Bisher gibt es dort keine lokalen Wettbewerber. Das Angebot ist breit gefächert: Interessierte haben die Wahl zwischen über 500 verschiedenen Pkw- und Nutzfahrzeugmodellen, die 19 Hersteller vor Ort produzieren. Natürlich auch, um sie in andere südamerikanische Länder zu exportieren – Brasilien hat sich zu einer idealen Vertriebsbasis entwickelt.
Viele Systeme, mit denen die Automobilhersteller Produktion und Logistik steuern, laufen in Rechenzentren von T-Systems. Der anhaltend hohen Nachfrage nach IT-Infrastrukturdienstleistungen begegnet der ICT-Dienstleister derzeit mit dem Bau eines neuen Rechenzentrums in São Paulo. Das inzwischen vierte Computing Center mit dynamischer Bereitstellung von T-Systems in Brasilien bietet auf 1.200 Quadratmetern Fläche Platz für mehr als 2.000 Server mit einer Rechenkapazität von 4.000 MIPS.

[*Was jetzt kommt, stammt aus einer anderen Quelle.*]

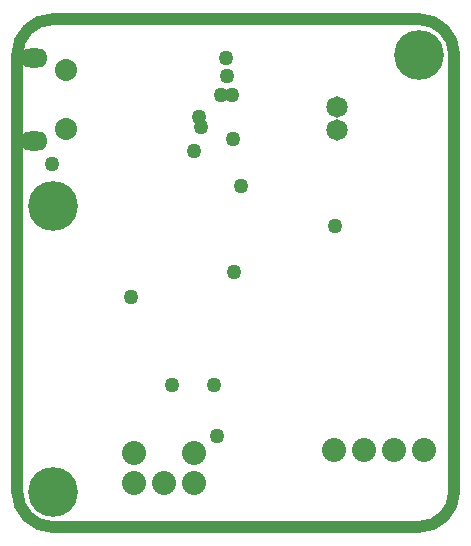
<source format=gbr>
%TF.GenerationSoftware,Altium Limited,Altium Designer,23.3.1 (30)*%
G04 Layer_Physical_Order=2*
G04 Layer_Color=32768*
%FSLAX45Y45*%
%MOMM*%
%TF.SameCoordinates,E5280C8B-2022-47E8-8DAE-B5BF382FD6C1*%
%TF.FilePolarity,Negative*%
%TF.FileFunction,Copper,L2,Inr,Plane*%
%TF.Part,Single*%
G01*
G75*
%TA.AperFunction,NonConductor*%
%ADD42C,1.01600*%
%TA.AperFunction,ViaPad*%
%ADD43C,4.21600*%
%TA.AperFunction,ComponentPad*%
%ADD44C,2.03600*%
%ADD45O,2.31600X1.61600*%
%ADD46C,1.86600*%
%ADD47C,1.81600*%
%TA.AperFunction,ViaPad*%
%ADD48C,1.27000*%
D42*
X300000Y4300000D02*
G03*
X0Y4000000I0J-300000D01*
G01*
X3700000D02*
G03*
X3400000Y4300000I-300000J0D01*
G01*
Y0D02*
G03*
X3700000Y300000I0J300000D01*
G01*
X0D02*
G03*
X300000Y0I300000J0D01*
G01*
X0Y300000D02*
Y4000000D01*
X300000Y4300000D02*
X3400000D01*
X3700000Y300000D02*
Y4000000D01*
X300000Y0D02*
X3400000D01*
D43*
X300000Y2720000D02*
D03*
X3400000Y4000000D02*
D03*
X300000Y300000D02*
D03*
D44*
X990600Y373600D02*
D03*
X1244600D02*
D03*
X1498600D02*
D03*
X990600Y627600D02*
D03*
X1498600D02*
D03*
X3441700Y653000D02*
D03*
X3187700D02*
D03*
X2933700D02*
D03*
X2679700D02*
D03*
D45*
X139700Y3967700D02*
D03*
Y3267701D02*
D03*
D46*
X409702Y3867700D02*
D03*
Y3367701D02*
D03*
D47*
X2705100Y3358100D02*
D03*
Y3558100D02*
D03*
D48*
X295000Y3077500D02*
D03*
X1689100Y770000D02*
D03*
X1892300Y2885931D02*
D03*
X962500Y1950000D02*
D03*
X1552879Y3388321D02*
D03*
X1540000Y3472500D02*
D03*
X1815000Y3657500D02*
D03*
X1727942D02*
D03*
X1828800Y3281900D02*
D03*
X1663700Y1199100D02*
D03*
X1308100D02*
D03*
X1838000Y2160800D02*
D03*
X2692400Y2545300D02*
D03*
X1769282Y3967700D02*
D03*
X1778000Y3815300D02*
D03*
X1498600Y3180300D02*
D03*
%TF.MD5,cea09a8c5aec69ebb7aaa9994f1b2a90*%
M02*

</source>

Der Neubau erfüllt hohe Anforderungen an Datensicherheit, Verfügbarkeit und Zugangsschutz und wird die „Tier 3“-Klassifizierung erhalten. Diese Auszeichnung bekommen nur IT-Anlagen mit einem sehr hohen Sicherheitsstandard. Außerdem legt T-Systems großen Wert auf Energieeffizienz: Das Rechenzentrum soll einen PUE-Wert (Power Usage Effectiveness) von 1,6 erreichen. Dieser Wert gibt an, wie viel des Gesamtenergieverbrauchs das Rechenzentrum für die Kühlung aufwenden muss. Vergleichbare aktuelle Rechenzentren liegen im Durchschnitt bei 1,7 bis 1,8.